Intraocular invasion is rare and has been reported in 2–8% of cases [1, 5]. It may arise along drainage routes or nerves, in addition to tracts created by previous trauma or intraocular surgery. In our case, the corneal incision for cataract extraction incision may have been the tract for intraocular invasion. Signs suggestive of intraocular invasion include scleritis, anterior synechiae, anterior chamber cells/pseudouveitis, contiguous intraocular mass, or spontaneous perforation of the globe. Careful clinical examination and ultrasound biomicroscopy are very useful for detecting early intraocular invasion [6, 7].

Brachytherapy and other forms of external radiation have been used for many years in the treatment of OSSN. Complications include radiation conjunctivitis, dry eye, cataract, scarring, symblepharon, ulceration, and corneal perforation [5, 8]. However, no clinicopathologic reports of the tissue effects of radiation were found in the literature.

Histopathologic effects of brachytherapy and proton beam irradiation in uveal melanomas have been previously reported. These include necrosis, fibrosis, and blood vessel damage [9]. Conversely, no studies have reported these effects in anterior structures of the eye for OSSN. Our finding of a complete radiation-induced fibrous scar anteriorly is the first of its kind in the literature. In addition, a neurotrophic corneal ulcer developed secondary to radiation treatment and eventually perforated, presenting with similar histopathologic characteristics as in any type of radiation [10].

In the present case, the extensive scarring in the temporal area demonstrated the efficacy of the treatment. The neurotrophic corneal ulcer and perforation can be attributed to limbal insufficiency caused by a combination of surgery and radiation treatment. The intraocular diffuse recurrence suggests that a subclinical infiltration of carcinoma cells through the suprachoroidal space was already present at the time of the adjuvant treatment. These cells possibly escaped the adjuvant brachytherapy, extending up to the anterior chamber, masquerading as a pseudouveitis and invading the sclera from inside the globe up to its surface. The most likely route of early intraocular invasion was the surgical wound from previous cataract surgery.

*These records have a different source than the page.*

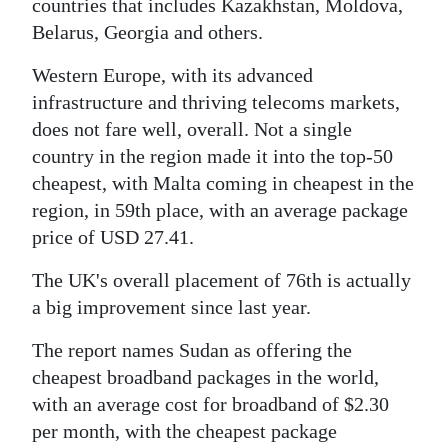
countries that includes Kazakhstan, Moldova,
Belarus, Georgia and others.
Western Europe, with its advanced
infrastructure and thriving telecoms markets,
does not fare well, overall. Not a single
country in the region made it into the top-50
cheapest, with Malta coming in cheapest in the
region, in 59th place, with an average package
price of USD 27.41.
The UK's overall placement of 76th is actually
a big improvement since last year.
The report names Sudan as offering the
cheapest broadband packages in the world,
with an average cost for broadband of $2.30
per month, with the cheapest package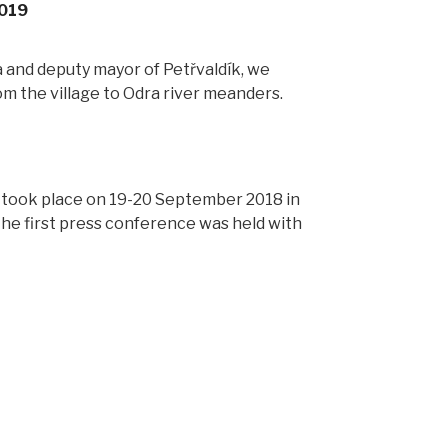
2019
a and deputy mayor of Petřvaldík, we
om the village to Odra river meanders.
 took place on 19-20 September 2018 in
the first press conference was held with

In patients presenting with CSCC with a history of previous trauma or intraocular surgery, careful clinical examination should be performed for early identification of intraocular invasion. To our knowledge, this is the first documented case of intraocular diffuse recurrence of CSCC after resection and adjuvant brachytherapy, without conjunctival relapse and with clinicopathologic correlation of radiation effects on the ocular tissues.

Statement of Ethics

Informed consent was obtained from the patient for publication of this study.

Disclosure Statement

None of the authors has any potential conflicts of interest to disclose.

Funding Sources

No specific financial support was available for this study.

Acknowledgements

The authors are grateful to Jóse L. Sarasa Corral, MD, PhD, Pathology Department, Fundación Jiménez Díaz, Madrid, España, and to Cyril Archambault, McGill University, Montréal, QC, Canada.